# ID this beetle?



## FwoGiZ (Jul 8, 2008)

im finding SEVERAL of these all around my place lately ;(
What are they? what can i do?
Don't mind the guts coming out... had to squish it a bit to make it stop moving!


----------



## mikefromearth (Feb 1, 2011)

... That's a pretty disturbing statement man.. I think many keep dart frogs as a hobby because of an innate respect for living creatures big AND small. I dont know if killing a bug to keep him from moving so you can take a picture of it will be well received. 

I dont know what kind of beetle it is.


----------



## FwoGiZ (Jul 8, 2008)

mikefromearth said:


> ... That's a pretty disturbing statement man.. I think many keep dart frogs as a hobby because of an innate respect for living creatures big AND small. I dont know if killing a bug to keep him from moving so you can take a picture of it will be well received.

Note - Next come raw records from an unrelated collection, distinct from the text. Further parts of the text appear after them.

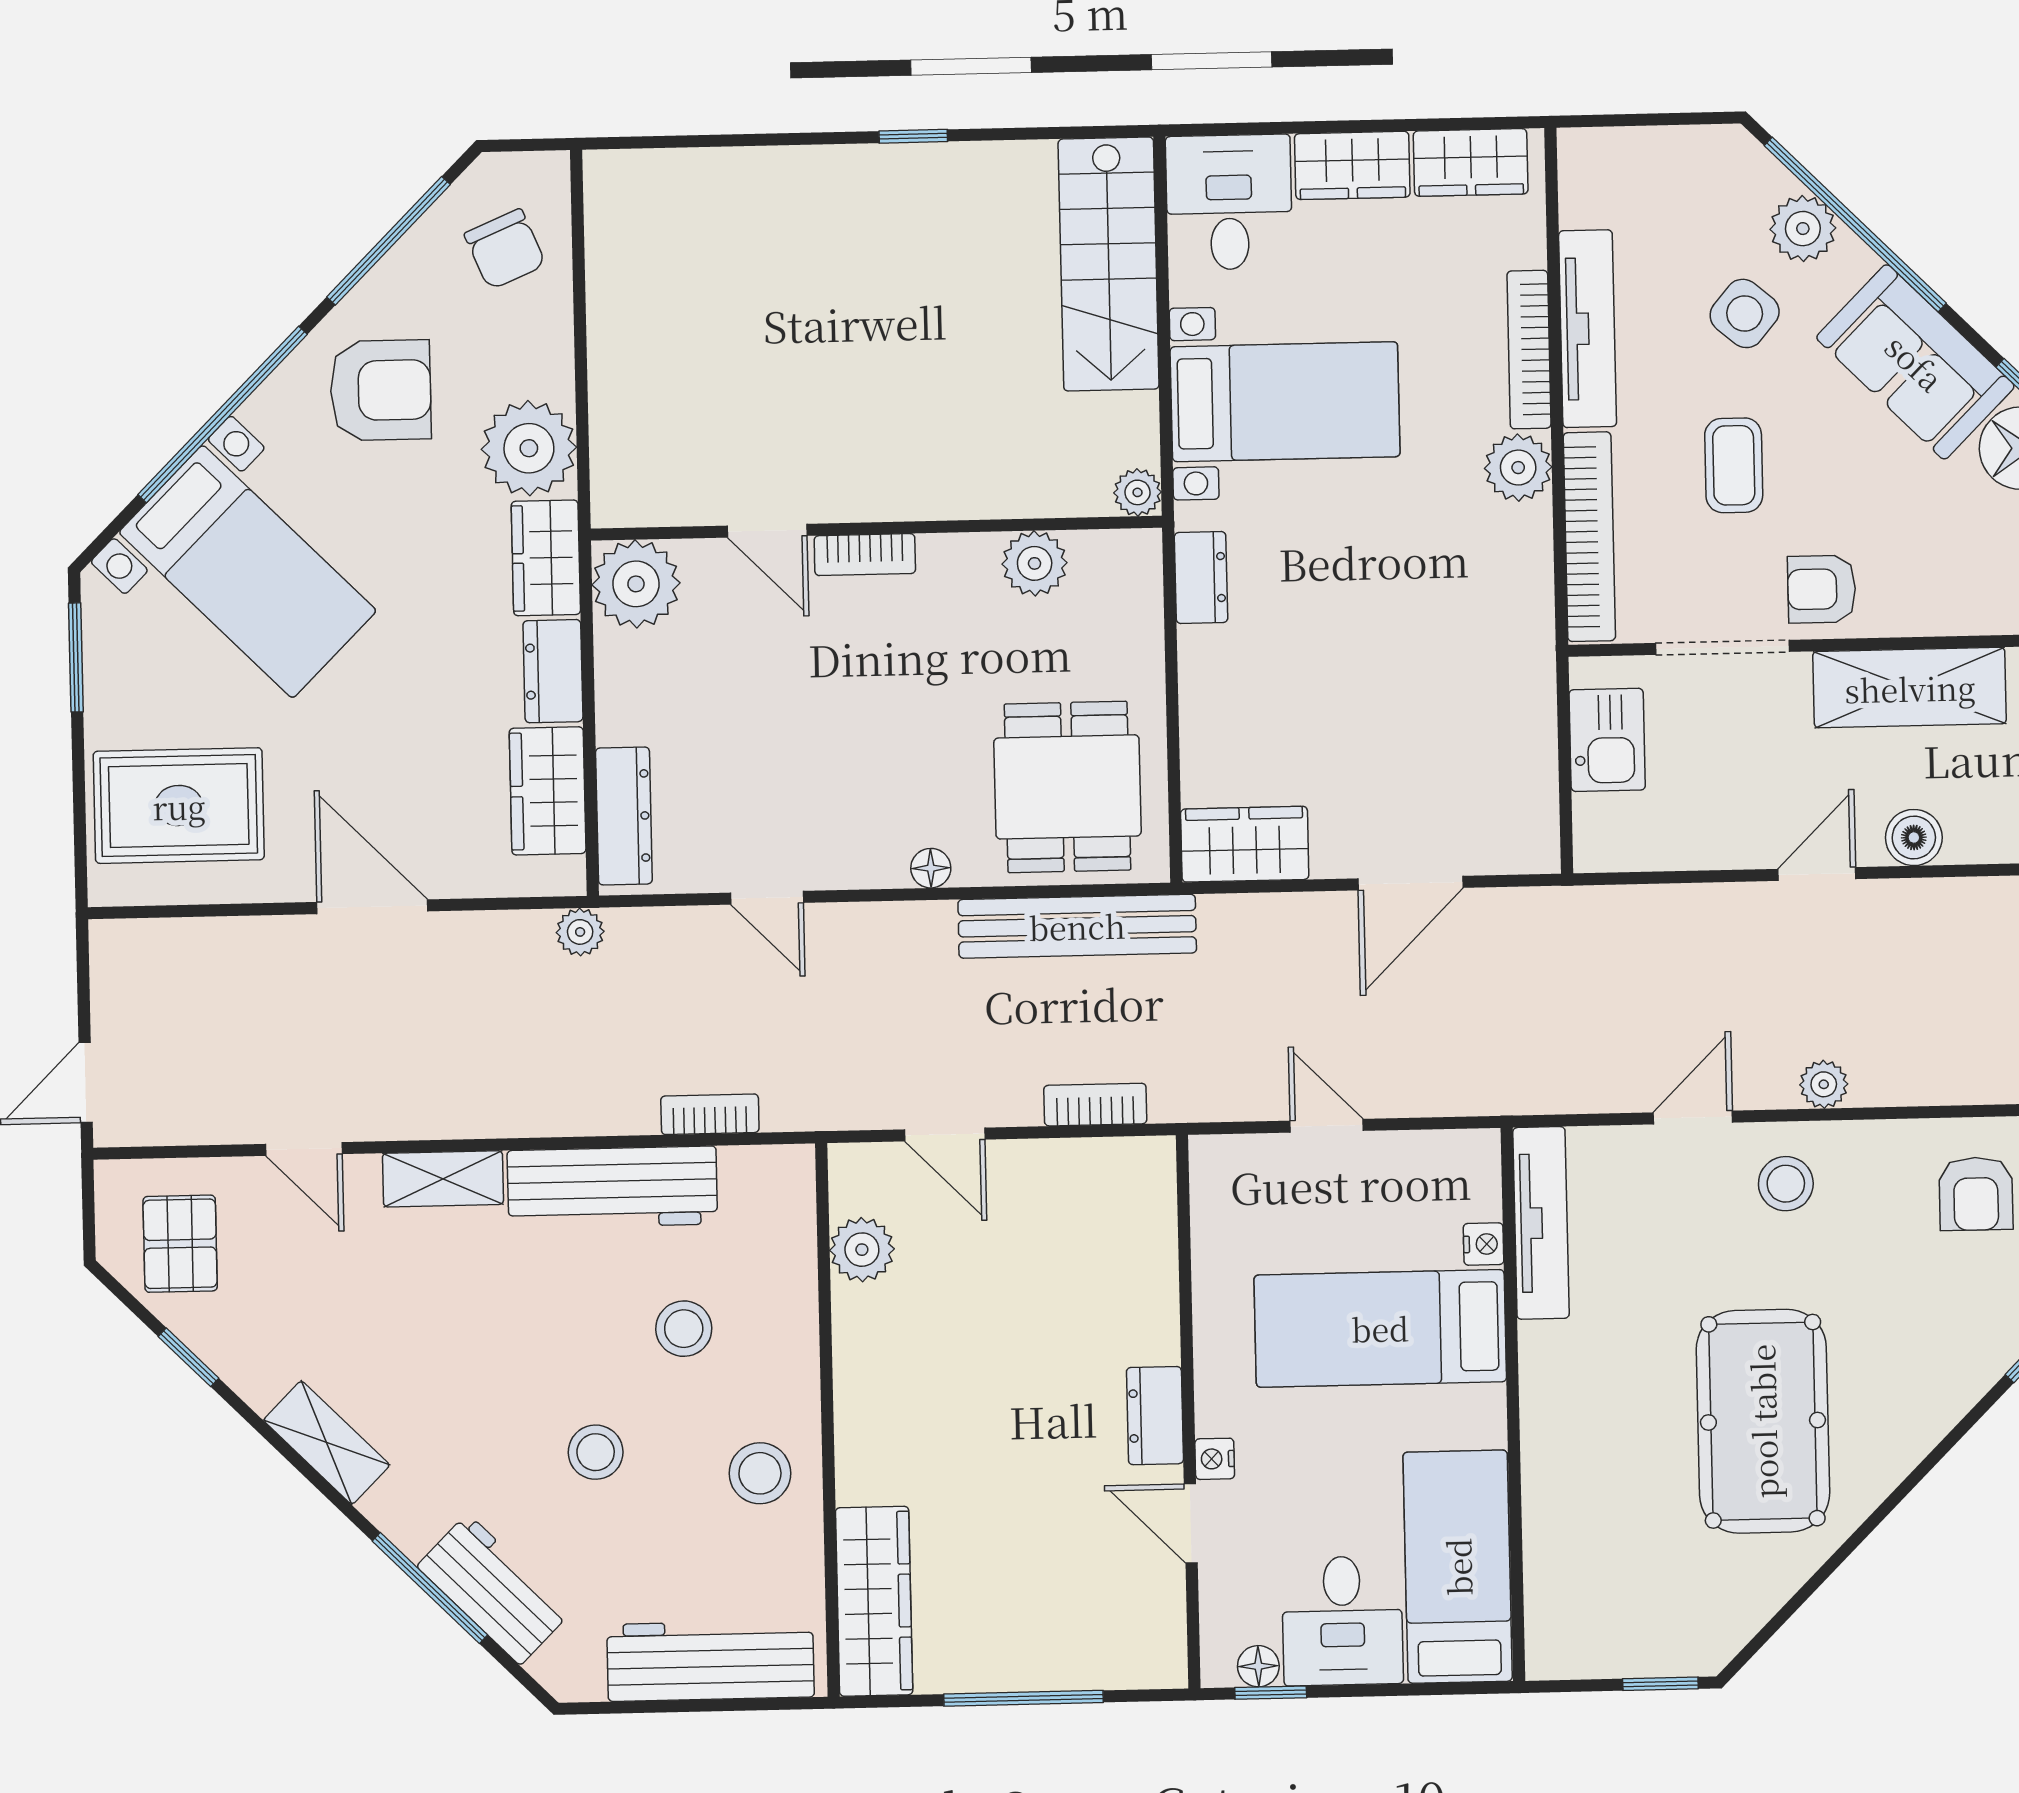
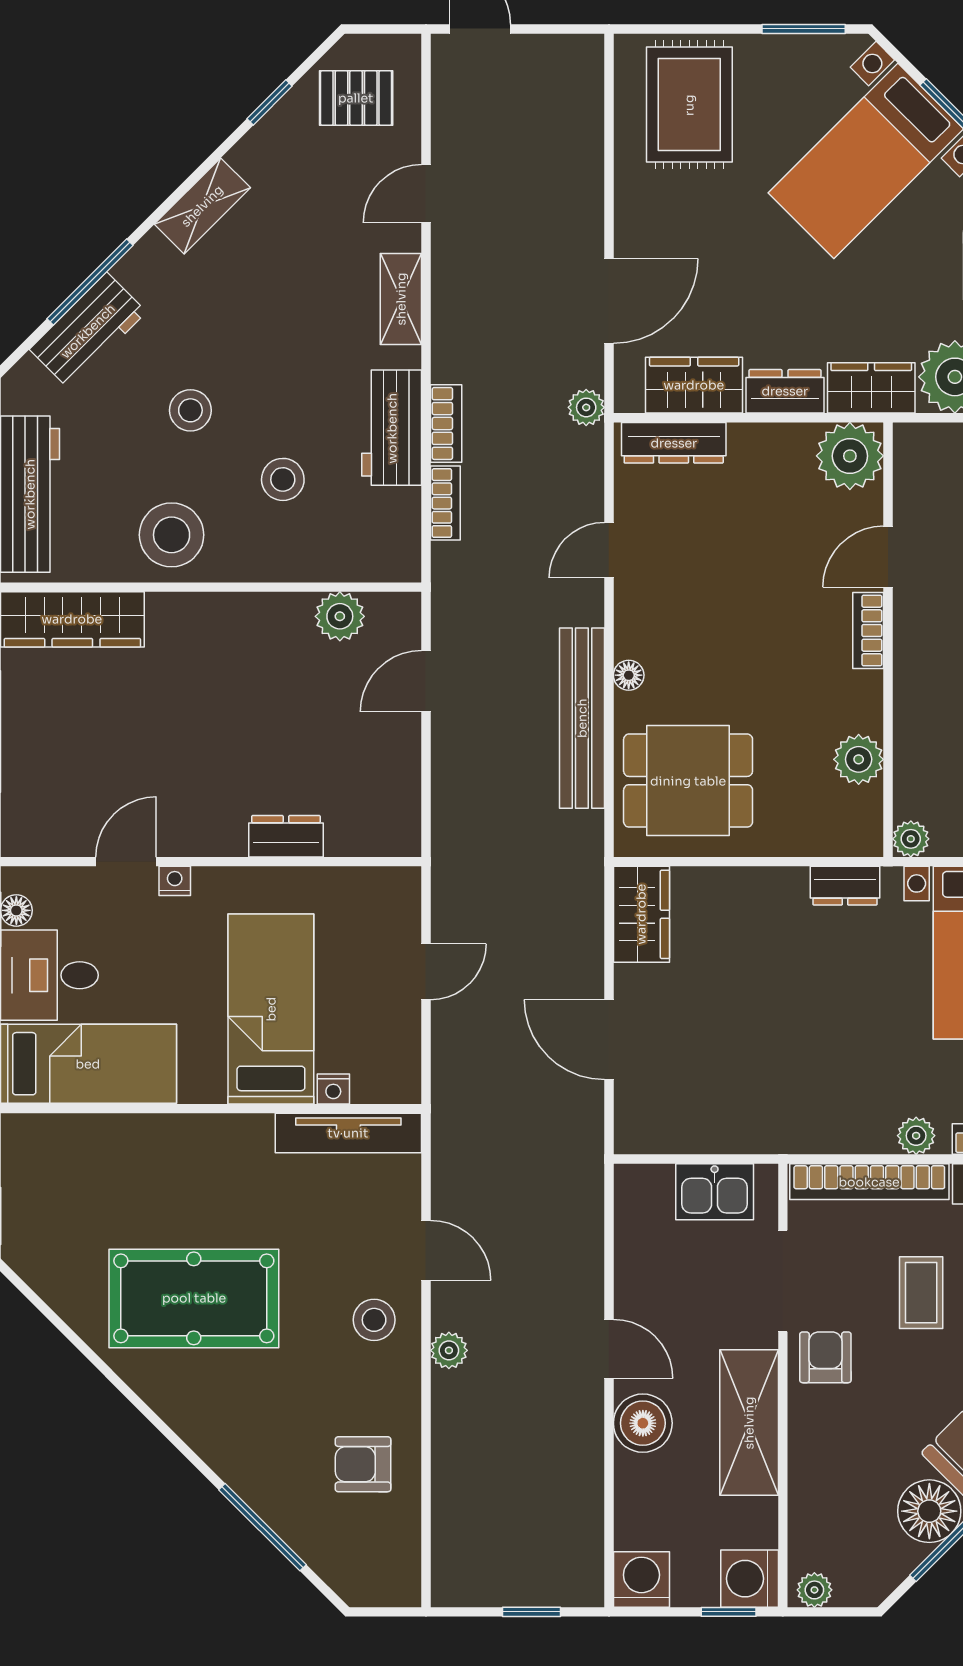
coffee table: (1734, 465) -> (921, 1293), turned 90
plant: (1518, 468) -> (916, 1136), width x0.73, depth x0.73
boiler: (1914, 837) -> (643, 1423), width x1.36, depth x1.36
door: (372, 907) -> (609, 301), moved
bench: (1077, 926) -> (582, 718), moved
bookcase: (1095, 1105) -> (446, 423), moved
workbench: (612, 1187) -> (392, 428), width x0.73
dresser: (1155, 1416) -> (286, 836), moved
stool: (760, 1473) -> (172, 535), width x1.38, depth x1.38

if you cant make difference between a bug and an animal, then i dunno
also, what do your frogs eat btw?

but you must be kidding... if not I ll just pass on that comment


they re larder beetles
I ve found they re the stuffs that often comes with crickets... seems like i been invaded hah  
they re "good" pest tho since they eat dead stuffs


----------



## mikefromearth (Feb 1, 2011)

FwoGiZ said:


> if you cant make difference between a bug and an animal, then i dunno
> also, what do your frogs eat btw?
> 
> but you must be kidding... if not I ll just pass on that comment
> ...


First of all, insects are animals.

Second of all, frogs eating bugs to survive is a lot different than killing a bug to take a picture of it.

Third, I am not kidding.

Killing a bug in a humane way to study or add it to a collection is one thing. I am not coming down on you or judging your actions, I just wanted to point out that you may not be well received on this forum. Of course I could be wrong!


----------



## Ed (Sep 19, 2004)

It could be a dermestid beetle.. there are several beetles that colloquially go under the name of larder beetle. 

Ed


----------